Start of SOURCE RECORDS
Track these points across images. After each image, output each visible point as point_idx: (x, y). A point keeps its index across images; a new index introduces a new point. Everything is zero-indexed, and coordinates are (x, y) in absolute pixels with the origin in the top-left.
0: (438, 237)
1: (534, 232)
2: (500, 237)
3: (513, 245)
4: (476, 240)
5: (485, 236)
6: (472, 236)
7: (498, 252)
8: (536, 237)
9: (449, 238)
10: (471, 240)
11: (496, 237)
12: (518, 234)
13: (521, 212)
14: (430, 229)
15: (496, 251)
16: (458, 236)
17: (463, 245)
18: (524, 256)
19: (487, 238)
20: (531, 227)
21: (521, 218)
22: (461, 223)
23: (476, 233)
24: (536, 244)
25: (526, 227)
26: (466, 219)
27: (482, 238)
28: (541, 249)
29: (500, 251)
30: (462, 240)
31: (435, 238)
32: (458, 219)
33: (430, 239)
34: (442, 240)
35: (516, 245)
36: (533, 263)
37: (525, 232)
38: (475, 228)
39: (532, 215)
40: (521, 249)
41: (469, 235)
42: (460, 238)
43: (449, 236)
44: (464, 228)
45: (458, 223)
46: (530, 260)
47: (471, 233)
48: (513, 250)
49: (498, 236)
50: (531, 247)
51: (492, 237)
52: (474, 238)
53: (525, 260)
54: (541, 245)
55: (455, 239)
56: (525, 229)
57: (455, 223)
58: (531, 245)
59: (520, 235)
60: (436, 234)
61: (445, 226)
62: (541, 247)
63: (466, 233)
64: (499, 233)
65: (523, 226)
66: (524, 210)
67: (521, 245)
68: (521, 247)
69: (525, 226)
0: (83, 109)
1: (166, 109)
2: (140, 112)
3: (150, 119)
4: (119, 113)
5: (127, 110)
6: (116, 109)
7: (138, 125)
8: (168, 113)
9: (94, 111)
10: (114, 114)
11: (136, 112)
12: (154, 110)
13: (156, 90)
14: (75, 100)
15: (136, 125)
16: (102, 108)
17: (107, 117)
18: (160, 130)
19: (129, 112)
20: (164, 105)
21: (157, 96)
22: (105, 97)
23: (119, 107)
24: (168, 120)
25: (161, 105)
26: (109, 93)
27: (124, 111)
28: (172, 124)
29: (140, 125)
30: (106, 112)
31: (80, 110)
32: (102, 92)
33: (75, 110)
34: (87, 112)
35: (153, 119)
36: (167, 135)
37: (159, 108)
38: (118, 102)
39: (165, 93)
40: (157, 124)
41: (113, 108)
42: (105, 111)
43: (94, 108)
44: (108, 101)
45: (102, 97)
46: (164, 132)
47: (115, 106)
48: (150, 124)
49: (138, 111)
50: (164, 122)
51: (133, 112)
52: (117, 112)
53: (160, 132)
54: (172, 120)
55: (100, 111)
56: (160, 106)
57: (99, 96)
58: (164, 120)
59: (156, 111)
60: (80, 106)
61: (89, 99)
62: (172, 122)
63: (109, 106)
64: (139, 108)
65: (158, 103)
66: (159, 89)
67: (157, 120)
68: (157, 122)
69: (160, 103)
End of SOURCE RECORDS
Start of SOURCE RECORDS
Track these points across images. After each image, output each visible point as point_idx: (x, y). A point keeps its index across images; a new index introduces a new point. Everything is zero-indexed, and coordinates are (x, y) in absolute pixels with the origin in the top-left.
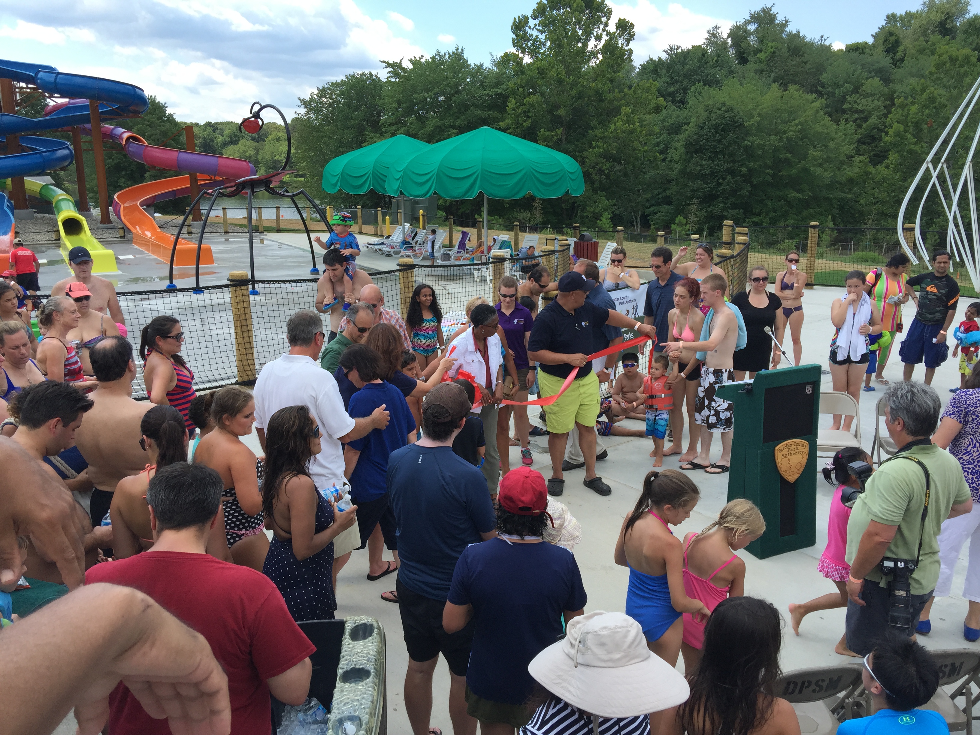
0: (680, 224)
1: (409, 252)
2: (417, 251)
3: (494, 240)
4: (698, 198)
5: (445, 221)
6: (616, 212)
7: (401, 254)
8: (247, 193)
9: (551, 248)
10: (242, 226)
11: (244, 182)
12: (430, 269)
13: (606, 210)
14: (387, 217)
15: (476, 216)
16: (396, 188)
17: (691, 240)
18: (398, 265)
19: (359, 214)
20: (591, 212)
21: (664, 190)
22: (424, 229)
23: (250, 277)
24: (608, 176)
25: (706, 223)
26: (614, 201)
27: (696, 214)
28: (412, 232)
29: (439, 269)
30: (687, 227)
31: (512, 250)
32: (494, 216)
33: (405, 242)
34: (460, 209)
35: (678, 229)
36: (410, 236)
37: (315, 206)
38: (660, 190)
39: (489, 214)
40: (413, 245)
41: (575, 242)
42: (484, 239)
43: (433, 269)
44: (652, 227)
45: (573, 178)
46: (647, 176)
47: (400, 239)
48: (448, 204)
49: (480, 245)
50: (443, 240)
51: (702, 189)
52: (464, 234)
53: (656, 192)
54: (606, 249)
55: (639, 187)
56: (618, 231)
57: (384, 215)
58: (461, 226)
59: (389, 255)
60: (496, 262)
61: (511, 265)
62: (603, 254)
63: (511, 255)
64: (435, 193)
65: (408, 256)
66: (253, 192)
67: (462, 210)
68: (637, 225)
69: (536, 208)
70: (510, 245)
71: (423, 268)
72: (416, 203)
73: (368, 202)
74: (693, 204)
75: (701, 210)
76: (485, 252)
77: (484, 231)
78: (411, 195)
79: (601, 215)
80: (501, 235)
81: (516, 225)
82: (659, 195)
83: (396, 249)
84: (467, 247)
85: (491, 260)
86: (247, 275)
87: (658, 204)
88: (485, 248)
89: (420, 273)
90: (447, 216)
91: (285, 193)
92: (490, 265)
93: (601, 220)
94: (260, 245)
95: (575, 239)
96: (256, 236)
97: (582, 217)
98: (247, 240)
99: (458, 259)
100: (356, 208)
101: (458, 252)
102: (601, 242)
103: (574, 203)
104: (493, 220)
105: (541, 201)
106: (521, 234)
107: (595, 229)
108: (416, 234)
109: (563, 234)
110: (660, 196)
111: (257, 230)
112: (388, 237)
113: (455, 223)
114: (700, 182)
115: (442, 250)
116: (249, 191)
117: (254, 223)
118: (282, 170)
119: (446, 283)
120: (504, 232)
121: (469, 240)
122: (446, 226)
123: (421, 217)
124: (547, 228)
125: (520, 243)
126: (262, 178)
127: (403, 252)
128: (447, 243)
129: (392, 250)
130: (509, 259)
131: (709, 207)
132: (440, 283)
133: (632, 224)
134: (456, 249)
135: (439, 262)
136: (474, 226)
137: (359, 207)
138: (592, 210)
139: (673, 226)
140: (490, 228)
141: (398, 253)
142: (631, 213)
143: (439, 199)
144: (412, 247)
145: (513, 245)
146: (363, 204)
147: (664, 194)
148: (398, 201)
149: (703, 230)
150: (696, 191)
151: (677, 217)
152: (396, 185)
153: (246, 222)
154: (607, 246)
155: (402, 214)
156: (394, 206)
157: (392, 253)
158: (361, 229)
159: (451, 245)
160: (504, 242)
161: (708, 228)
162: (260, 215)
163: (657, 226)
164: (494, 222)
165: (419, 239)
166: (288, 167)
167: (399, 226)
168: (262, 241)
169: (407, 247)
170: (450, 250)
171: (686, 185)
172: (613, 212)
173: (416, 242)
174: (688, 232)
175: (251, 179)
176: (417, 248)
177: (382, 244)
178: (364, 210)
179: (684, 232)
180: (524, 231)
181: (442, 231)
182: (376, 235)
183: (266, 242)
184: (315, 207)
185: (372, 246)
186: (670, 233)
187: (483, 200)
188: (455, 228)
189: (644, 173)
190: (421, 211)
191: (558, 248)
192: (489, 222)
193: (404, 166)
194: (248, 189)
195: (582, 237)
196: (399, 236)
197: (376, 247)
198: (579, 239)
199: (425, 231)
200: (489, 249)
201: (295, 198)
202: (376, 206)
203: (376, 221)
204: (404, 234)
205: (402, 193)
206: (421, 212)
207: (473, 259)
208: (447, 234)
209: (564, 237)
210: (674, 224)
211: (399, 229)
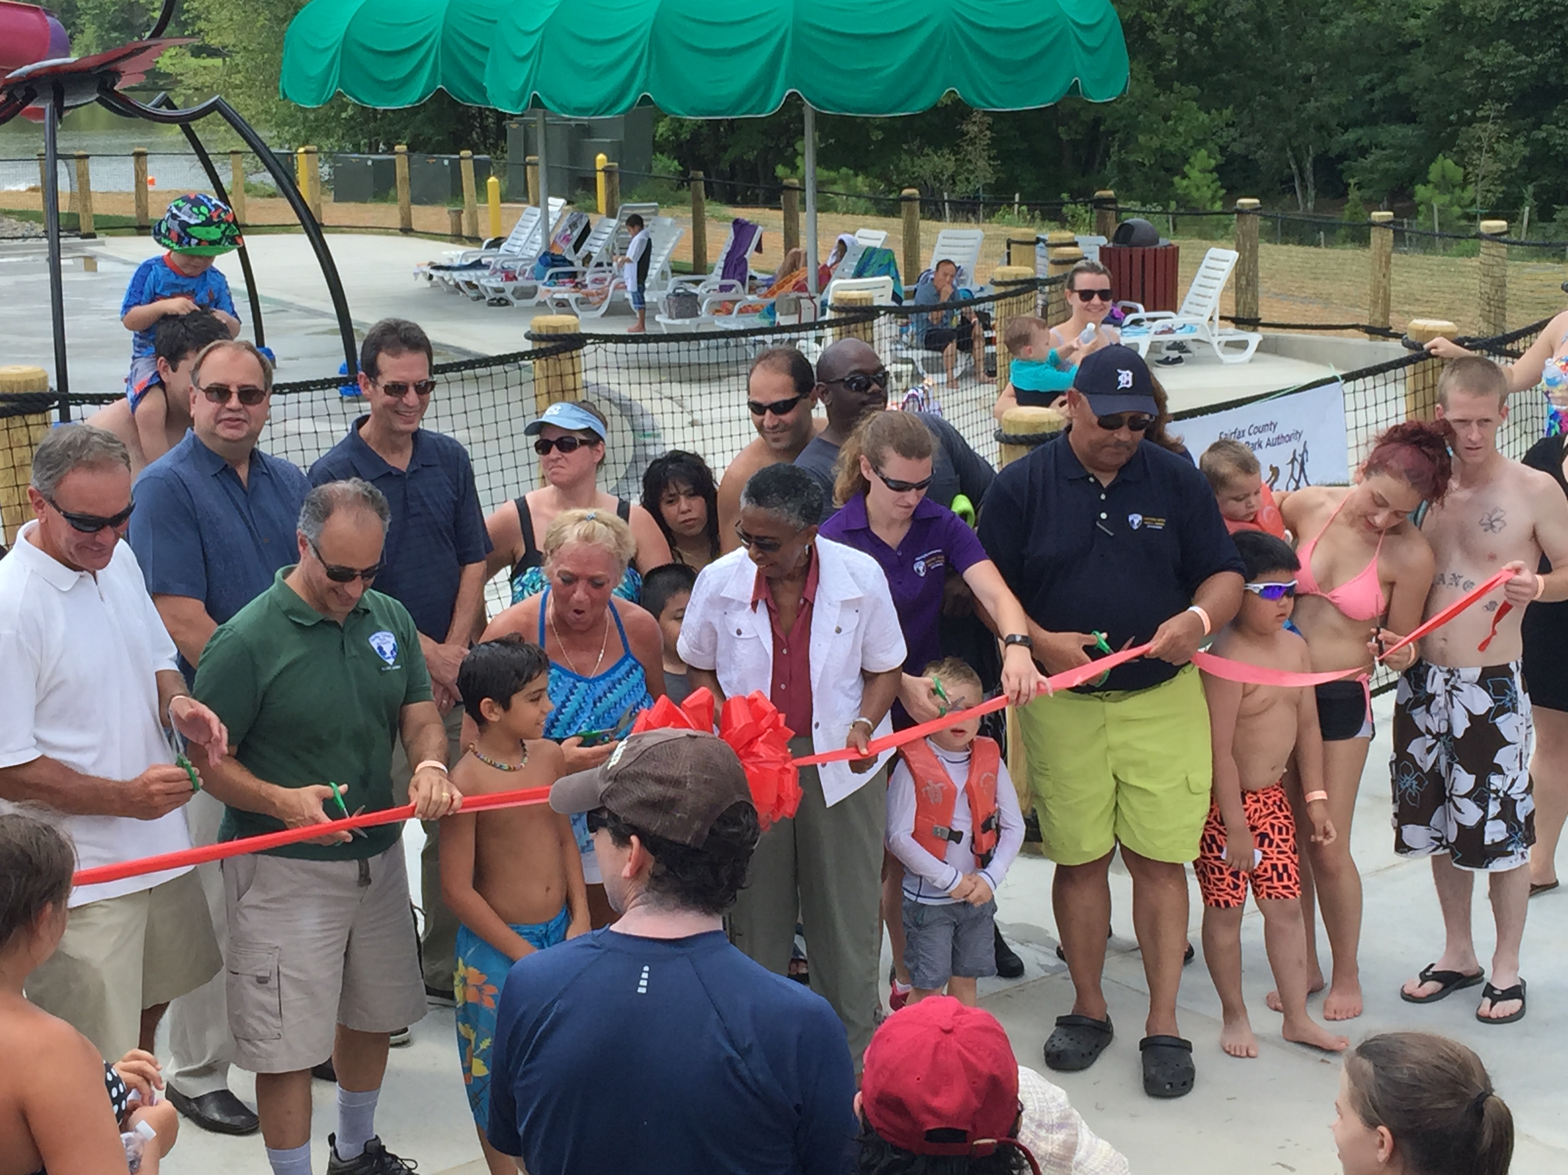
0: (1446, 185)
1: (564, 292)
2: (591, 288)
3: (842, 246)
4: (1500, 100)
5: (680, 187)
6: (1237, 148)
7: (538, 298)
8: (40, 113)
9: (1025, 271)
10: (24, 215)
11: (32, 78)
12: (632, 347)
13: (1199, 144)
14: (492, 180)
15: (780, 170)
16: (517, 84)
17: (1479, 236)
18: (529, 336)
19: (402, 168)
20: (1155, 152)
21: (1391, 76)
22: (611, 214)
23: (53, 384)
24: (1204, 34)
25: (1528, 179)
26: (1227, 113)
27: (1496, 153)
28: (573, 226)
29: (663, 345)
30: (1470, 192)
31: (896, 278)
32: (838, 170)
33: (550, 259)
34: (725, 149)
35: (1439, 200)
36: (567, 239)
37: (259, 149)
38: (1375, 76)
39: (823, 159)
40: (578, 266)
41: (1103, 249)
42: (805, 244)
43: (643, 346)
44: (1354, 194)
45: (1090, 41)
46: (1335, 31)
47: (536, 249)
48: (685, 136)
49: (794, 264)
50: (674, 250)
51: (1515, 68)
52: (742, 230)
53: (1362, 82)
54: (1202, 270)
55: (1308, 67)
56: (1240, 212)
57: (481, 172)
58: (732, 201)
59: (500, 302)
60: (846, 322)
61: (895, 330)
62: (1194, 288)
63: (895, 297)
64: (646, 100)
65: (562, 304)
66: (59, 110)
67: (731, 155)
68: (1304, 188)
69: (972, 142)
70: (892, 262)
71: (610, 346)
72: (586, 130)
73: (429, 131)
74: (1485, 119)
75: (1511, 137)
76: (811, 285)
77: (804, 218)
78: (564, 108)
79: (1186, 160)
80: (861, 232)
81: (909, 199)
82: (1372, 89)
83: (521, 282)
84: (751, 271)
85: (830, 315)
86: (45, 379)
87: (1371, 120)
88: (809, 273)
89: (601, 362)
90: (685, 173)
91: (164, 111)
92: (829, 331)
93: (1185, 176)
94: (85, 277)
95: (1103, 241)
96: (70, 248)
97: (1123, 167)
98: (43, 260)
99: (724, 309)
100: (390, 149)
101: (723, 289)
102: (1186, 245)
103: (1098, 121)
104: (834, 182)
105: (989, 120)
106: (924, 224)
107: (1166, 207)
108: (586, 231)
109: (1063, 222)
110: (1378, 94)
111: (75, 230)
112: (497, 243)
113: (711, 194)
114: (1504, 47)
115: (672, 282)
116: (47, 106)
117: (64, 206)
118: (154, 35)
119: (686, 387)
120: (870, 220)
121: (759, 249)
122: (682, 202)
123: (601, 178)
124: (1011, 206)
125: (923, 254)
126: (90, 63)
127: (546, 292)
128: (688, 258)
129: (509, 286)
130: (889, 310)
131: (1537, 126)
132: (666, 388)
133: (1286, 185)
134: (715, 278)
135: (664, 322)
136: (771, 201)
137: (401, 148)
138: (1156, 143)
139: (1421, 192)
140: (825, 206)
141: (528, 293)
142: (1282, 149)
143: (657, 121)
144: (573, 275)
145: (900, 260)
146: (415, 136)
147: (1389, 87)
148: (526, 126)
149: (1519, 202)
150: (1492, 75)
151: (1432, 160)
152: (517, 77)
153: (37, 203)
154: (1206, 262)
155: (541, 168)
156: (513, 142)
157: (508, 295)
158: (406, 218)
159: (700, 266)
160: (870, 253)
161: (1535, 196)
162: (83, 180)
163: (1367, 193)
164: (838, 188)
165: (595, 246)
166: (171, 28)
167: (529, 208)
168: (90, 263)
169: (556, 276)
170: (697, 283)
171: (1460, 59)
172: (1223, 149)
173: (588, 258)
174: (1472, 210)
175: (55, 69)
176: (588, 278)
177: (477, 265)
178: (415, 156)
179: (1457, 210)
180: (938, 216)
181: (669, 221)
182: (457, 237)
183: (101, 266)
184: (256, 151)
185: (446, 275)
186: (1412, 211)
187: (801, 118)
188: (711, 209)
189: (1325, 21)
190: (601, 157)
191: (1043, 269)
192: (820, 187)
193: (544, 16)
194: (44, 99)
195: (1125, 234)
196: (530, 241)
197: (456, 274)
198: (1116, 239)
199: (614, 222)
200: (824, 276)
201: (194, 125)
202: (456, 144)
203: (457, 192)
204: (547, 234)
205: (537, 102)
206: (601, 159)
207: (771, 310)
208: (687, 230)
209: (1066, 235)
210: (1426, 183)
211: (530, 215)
End of SOURCE RECORDS
- **PROBLEM DETAILS**
In the listing above, locate the line containing "109: (563, 234)" and the line containing "195: (582, 237)", then transcribe both and every line between them verbatim.

- **WRITTEN SOLUTION**
109: (563, 234)
110: (660, 196)
111: (257, 230)
112: (388, 237)
113: (455, 223)
114: (700, 182)
115: (442, 250)
116: (249, 191)
117: (254, 223)
118: (282, 170)
119: (446, 283)
120: (504, 232)
121: (469, 240)
122: (446, 226)
123: (421, 217)
124: (547, 228)
125: (520, 243)
126: (262, 178)
127: (403, 252)
128: (447, 243)
129: (392, 250)
130: (509, 259)
131: (709, 207)
132: (440, 283)
133: (632, 224)
134: (456, 249)
135: (439, 262)
136: (474, 226)
137: (359, 207)
138: (592, 210)
139: (673, 226)
140: (490, 228)
141: (398, 253)
142: (631, 213)
143: (439, 199)
144: (412, 247)
145: (513, 245)
146: (363, 204)
147: (664, 194)
148: (398, 201)
149: (703, 230)
150: (696, 191)
151: (677, 217)
152: (396, 185)
153: (246, 222)
154: (607, 246)
155: (402, 214)
156: (394, 206)
157: (392, 253)
158: (361, 229)
159: (451, 245)
160: (504, 242)
161: (708, 228)
162: (260, 215)
163: (657, 226)
164: (494, 222)
165: (419, 239)
166: (288, 167)
167: (399, 226)
168: (262, 241)
169: (407, 247)
170: (450, 250)
171: (686, 185)
172: (613, 212)
173: (416, 242)
174: (688, 232)
175: (251, 179)
176: (417, 248)
177: (382, 244)
178: (364, 210)
179: (684, 232)
180: (524, 231)
181: (442, 231)
182: (376, 235)
183: (266, 242)
184: (315, 207)
185: (372, 246)
186: (670, 233)
187: (483, 200)
188: (455, 228)
189: (644, 173)
190: (421, 211)
191: (558, 248)
192: (489, 222)
193: (404, 166)
194: (248, 189)
195: (582, 237)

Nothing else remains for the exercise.